_Directions:_
Your answer must contain each line of the listing in which "pixels" appears, copied in full.

_Exercise data:_
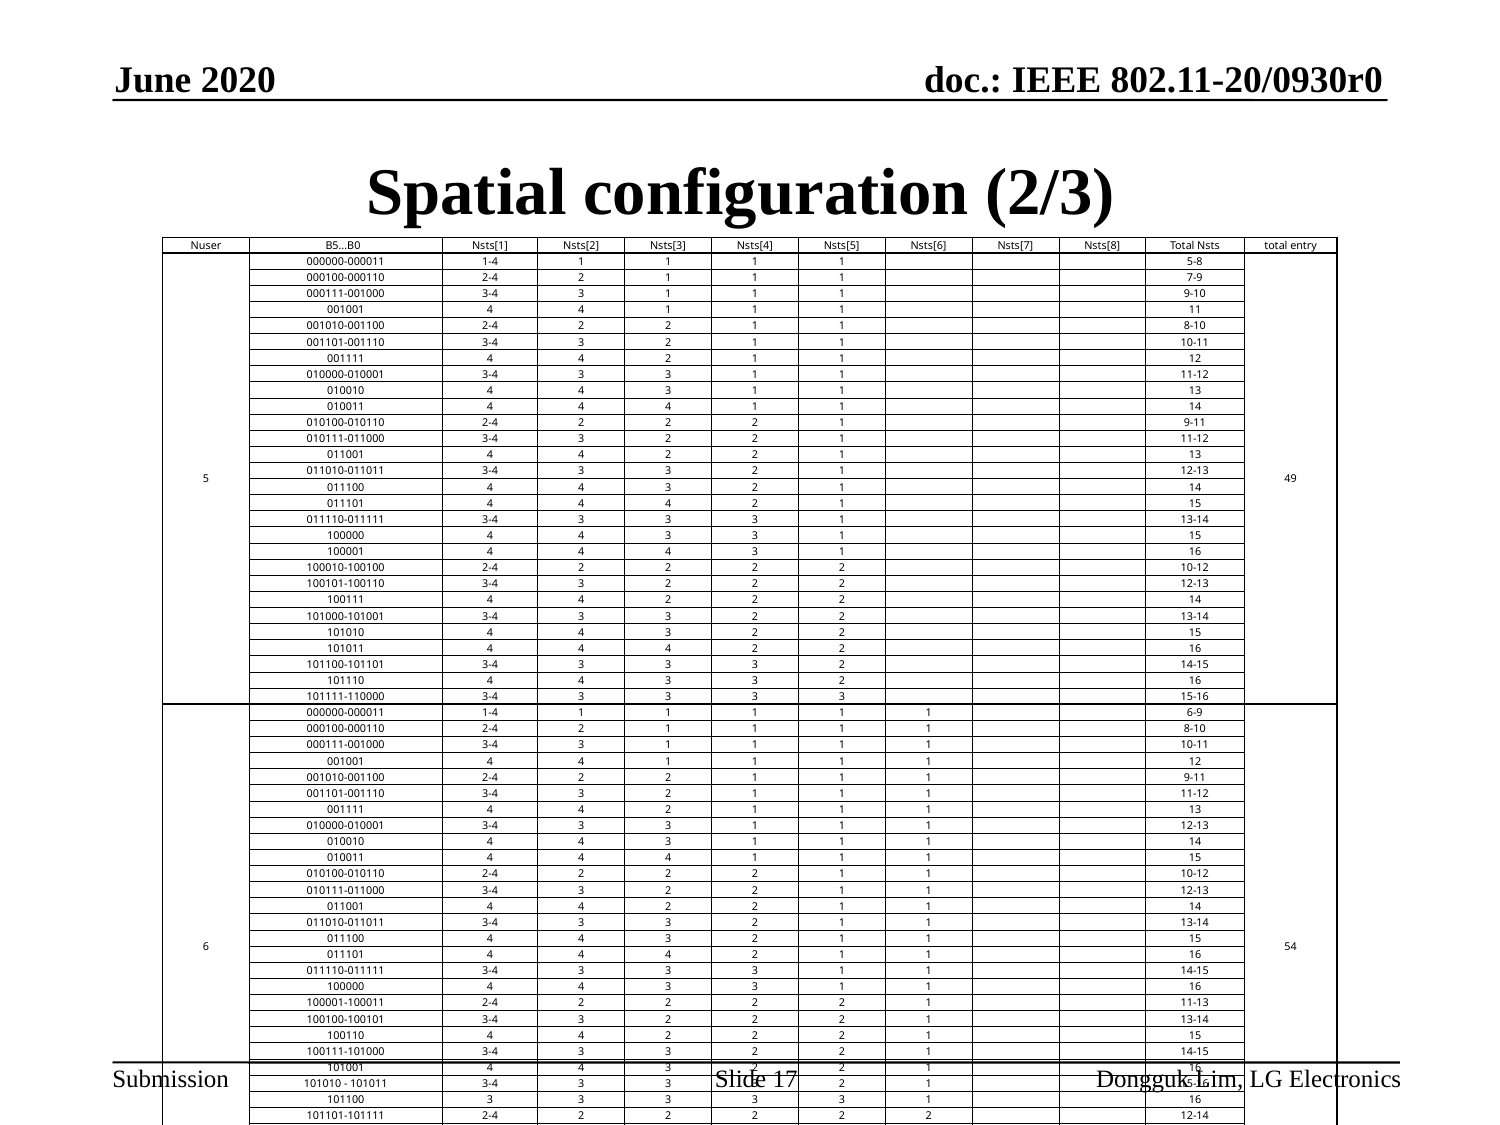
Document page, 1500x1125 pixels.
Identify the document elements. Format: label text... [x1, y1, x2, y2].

==

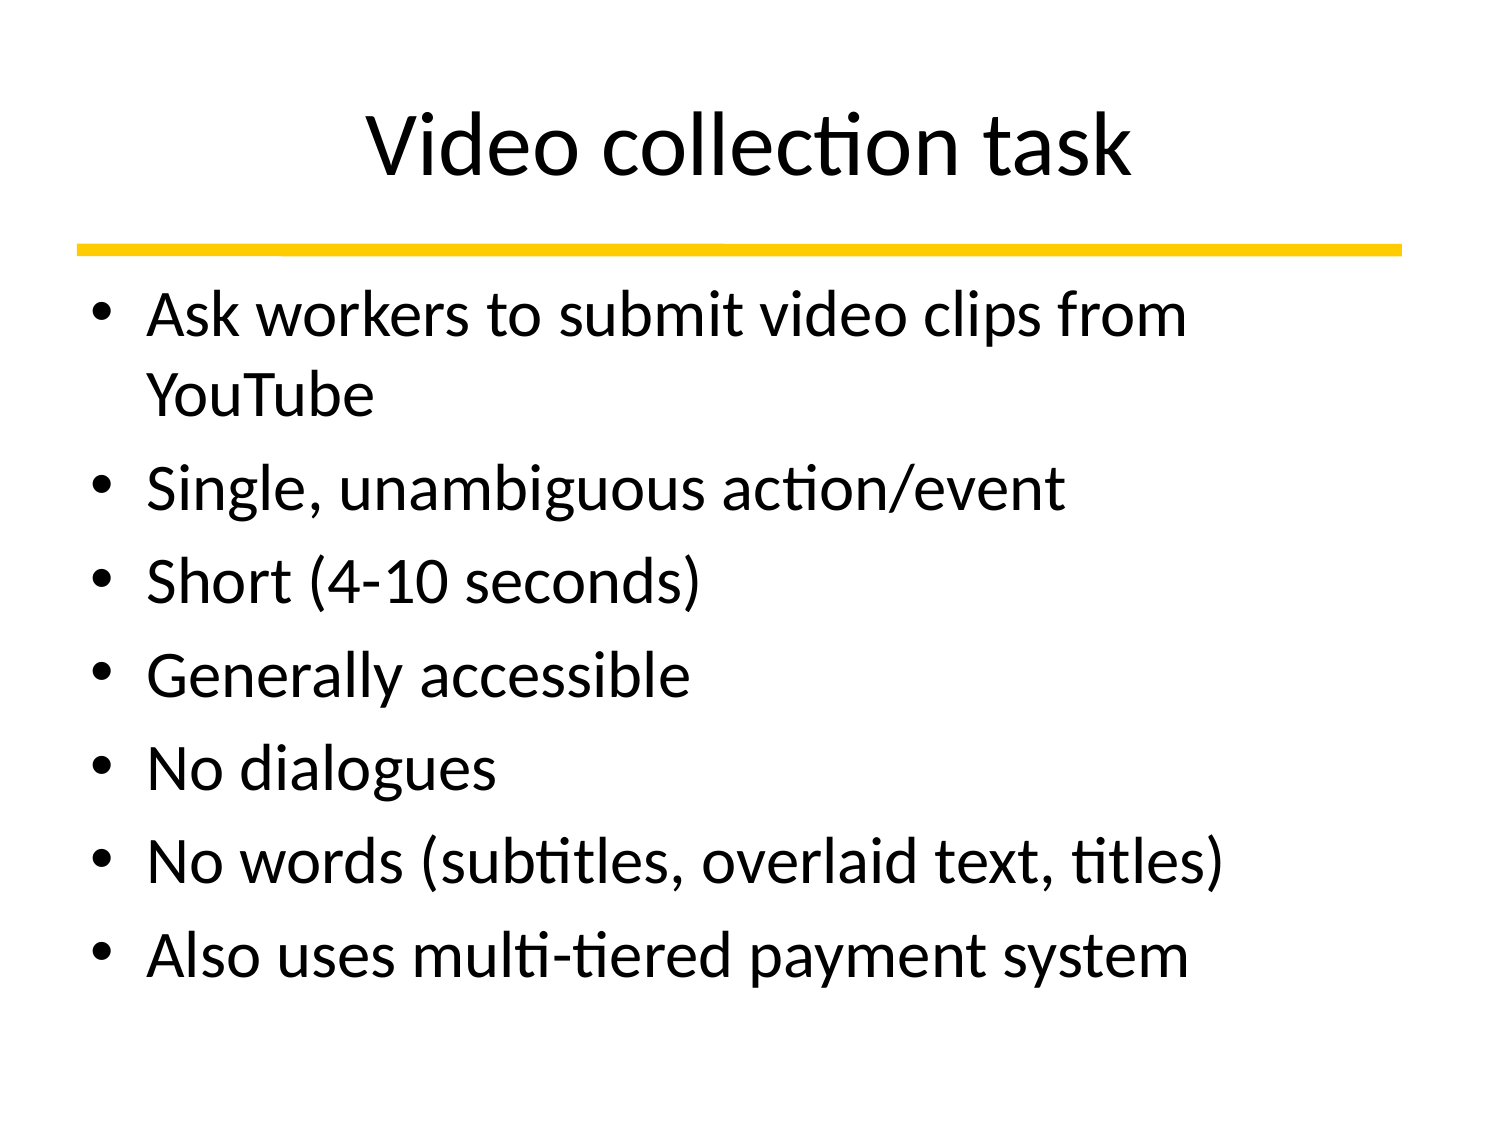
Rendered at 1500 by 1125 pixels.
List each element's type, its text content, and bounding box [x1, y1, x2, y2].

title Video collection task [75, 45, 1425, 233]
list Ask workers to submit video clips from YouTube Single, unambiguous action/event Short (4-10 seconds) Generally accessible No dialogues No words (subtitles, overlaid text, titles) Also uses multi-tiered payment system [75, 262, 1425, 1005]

_Reply to the task:_
Document page, 1500x1125 pixels.
Rendered at 1500 by 1125 pixels.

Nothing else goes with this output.